* [DOCUMENT PASSAGE]:
# Flushing your engine with Vinegar



## fishicaltherapist (Mar 9, 2013)

Try a tablespoon yourself(apple cider vinegar) daily. NO JOKE!!! The MOST amazing cleaner in the world.( I know,I know, most of you are laughing your azz off) Off topic, sorry. And I agree with the engine flush!


----------



## mxbeebop (Mar 22, 2013)

I do a similar thing with the yard sprayer, however I only apply it before a coat of wax because vinegar will eat it and silicon right off your surfaces.


----------



## devrep (Feb 22, 2009)

think I'll pass on spraying it on my rods and reels. The young lady who owns Kel's Rod & Reel (Kel's daughter, can't remember her name) told me to spray my rods and reels down with lemon pledge, so that's what I'm doing. She knows her stuff.


----------



## flyfshrmn82 (Oct 12, 2007)

I believe that if left on a metal surface for a period of time, vinegar can etch metal surfaces. It's great for flushing, but make sure to rinse completely. 

If you maintain a good quality wax on your boat, there's nothing a light brushing can't clean off...


----------



## cutrunner (Jun 8, 2010)

The vinegar flush is a once a year at most kinda thing. Do it everytime and your going to have some serious problems.
Always flush with pure freshwater after the vinegar flush and don't wash everything else off with it


----------



## permitchaser (Aug 26, 2013)

> I believe that if left on a metal surface for a period of time, vinegar can etch metal surfaces.  It's great for flushing, but make sure to rinse completely.
> 
> If you maintain a good quality wax on your boat, there's nothing a light brushing can't clean off...


Nope read the article he left metal engine parts soak in Vinegar


----------



## permitchaser (Aug 26, 2013)

* [YOUR TASKS]:
**A.** In the vinegar engine-flush thread, copy word for word the stretch from "I do a similar" through "knows her stuff.".
**B.** According to cutrunner in the vinegar engine-flush thread, how often should the vinegar flush be done?

* [DATA EXCERPTS]:
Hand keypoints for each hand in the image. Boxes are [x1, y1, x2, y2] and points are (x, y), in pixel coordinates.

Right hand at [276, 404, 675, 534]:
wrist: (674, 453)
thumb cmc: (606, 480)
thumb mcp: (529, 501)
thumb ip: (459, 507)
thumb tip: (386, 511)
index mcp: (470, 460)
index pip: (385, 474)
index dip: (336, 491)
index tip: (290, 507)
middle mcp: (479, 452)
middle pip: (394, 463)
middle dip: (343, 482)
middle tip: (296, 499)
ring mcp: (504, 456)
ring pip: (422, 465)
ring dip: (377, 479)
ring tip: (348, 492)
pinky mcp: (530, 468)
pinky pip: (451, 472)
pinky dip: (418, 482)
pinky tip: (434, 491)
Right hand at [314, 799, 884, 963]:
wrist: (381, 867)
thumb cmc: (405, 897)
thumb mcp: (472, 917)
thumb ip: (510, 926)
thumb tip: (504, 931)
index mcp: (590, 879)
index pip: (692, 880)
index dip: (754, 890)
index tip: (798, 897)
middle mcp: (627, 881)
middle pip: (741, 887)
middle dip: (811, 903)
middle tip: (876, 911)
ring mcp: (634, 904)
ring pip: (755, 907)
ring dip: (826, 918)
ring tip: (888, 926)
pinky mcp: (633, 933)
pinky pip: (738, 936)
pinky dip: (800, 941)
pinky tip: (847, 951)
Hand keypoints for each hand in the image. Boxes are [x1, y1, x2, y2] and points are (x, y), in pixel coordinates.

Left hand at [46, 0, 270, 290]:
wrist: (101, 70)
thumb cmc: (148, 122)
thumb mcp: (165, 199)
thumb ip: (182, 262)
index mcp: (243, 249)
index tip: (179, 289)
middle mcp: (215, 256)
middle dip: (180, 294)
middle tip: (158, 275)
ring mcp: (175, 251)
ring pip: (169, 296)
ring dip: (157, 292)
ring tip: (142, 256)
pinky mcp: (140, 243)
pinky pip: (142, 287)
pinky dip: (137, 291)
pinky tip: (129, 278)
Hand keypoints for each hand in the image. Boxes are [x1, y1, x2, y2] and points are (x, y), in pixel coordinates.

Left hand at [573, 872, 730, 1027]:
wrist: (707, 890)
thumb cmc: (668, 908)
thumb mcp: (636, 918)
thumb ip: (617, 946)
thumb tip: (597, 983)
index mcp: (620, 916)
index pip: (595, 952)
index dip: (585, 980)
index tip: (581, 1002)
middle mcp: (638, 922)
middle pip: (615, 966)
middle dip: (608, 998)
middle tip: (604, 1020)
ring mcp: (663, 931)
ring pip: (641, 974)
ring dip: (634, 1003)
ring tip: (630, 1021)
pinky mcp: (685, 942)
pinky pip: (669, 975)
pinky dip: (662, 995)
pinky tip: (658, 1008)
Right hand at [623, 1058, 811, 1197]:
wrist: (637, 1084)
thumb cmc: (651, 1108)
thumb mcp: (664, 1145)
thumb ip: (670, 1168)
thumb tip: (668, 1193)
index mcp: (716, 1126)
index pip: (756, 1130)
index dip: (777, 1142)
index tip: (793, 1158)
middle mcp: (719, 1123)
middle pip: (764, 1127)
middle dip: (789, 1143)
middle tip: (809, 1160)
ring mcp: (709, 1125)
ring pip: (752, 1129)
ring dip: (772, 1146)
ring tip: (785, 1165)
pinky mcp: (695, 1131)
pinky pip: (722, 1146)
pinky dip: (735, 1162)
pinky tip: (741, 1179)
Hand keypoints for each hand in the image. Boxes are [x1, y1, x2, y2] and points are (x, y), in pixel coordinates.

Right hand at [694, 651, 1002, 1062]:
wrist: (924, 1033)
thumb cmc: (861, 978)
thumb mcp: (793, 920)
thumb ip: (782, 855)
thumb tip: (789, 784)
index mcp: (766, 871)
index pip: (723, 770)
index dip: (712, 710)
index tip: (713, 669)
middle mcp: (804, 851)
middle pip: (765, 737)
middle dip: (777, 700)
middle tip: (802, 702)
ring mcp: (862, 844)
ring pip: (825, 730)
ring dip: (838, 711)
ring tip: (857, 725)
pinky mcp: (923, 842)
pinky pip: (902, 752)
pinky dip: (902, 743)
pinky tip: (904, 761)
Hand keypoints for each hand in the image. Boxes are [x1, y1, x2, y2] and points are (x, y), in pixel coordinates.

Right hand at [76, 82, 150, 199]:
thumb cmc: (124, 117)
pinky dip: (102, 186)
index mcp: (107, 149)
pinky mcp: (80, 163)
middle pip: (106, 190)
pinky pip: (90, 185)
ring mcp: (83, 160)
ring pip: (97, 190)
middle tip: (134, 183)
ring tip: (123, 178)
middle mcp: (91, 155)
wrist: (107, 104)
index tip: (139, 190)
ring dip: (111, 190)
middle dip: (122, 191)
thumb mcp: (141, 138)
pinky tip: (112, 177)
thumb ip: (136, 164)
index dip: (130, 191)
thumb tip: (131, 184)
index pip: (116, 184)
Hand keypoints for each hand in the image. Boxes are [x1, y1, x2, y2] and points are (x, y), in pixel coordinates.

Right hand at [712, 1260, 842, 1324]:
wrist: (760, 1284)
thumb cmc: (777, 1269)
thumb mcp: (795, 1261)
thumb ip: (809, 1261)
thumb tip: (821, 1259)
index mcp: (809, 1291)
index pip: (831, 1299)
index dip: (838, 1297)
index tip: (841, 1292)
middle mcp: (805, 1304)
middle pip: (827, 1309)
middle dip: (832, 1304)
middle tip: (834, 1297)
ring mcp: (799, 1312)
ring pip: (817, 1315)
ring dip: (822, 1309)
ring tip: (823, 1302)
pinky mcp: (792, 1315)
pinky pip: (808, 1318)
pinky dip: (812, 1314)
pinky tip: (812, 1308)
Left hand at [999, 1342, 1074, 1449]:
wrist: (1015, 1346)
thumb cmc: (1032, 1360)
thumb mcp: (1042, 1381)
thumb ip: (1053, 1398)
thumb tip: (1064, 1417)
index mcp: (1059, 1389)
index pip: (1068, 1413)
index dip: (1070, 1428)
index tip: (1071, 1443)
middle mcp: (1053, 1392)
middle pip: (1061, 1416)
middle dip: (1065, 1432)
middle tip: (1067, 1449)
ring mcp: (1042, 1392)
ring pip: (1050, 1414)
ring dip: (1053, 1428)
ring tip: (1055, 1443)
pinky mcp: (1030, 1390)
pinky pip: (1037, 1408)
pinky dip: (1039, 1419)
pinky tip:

* [ANSWERS PROVIDED]:
**A.**
I do a similar thing with the yard sprayer, however I only apply it before a coat of wax because vinegar will eat it and silicon right off your surfaces.


----------



## devrep (Feb 22, 2009)

think I'll pass on spraying it on my rods and reels. The young lady who owns Kel's Rod & Reel (Kel's daughter, can't remember her name) told me to spray my rods and reels down with lemon pledge, so that's what I'm doing. She knows her stuff.

**B.** Once a year at most.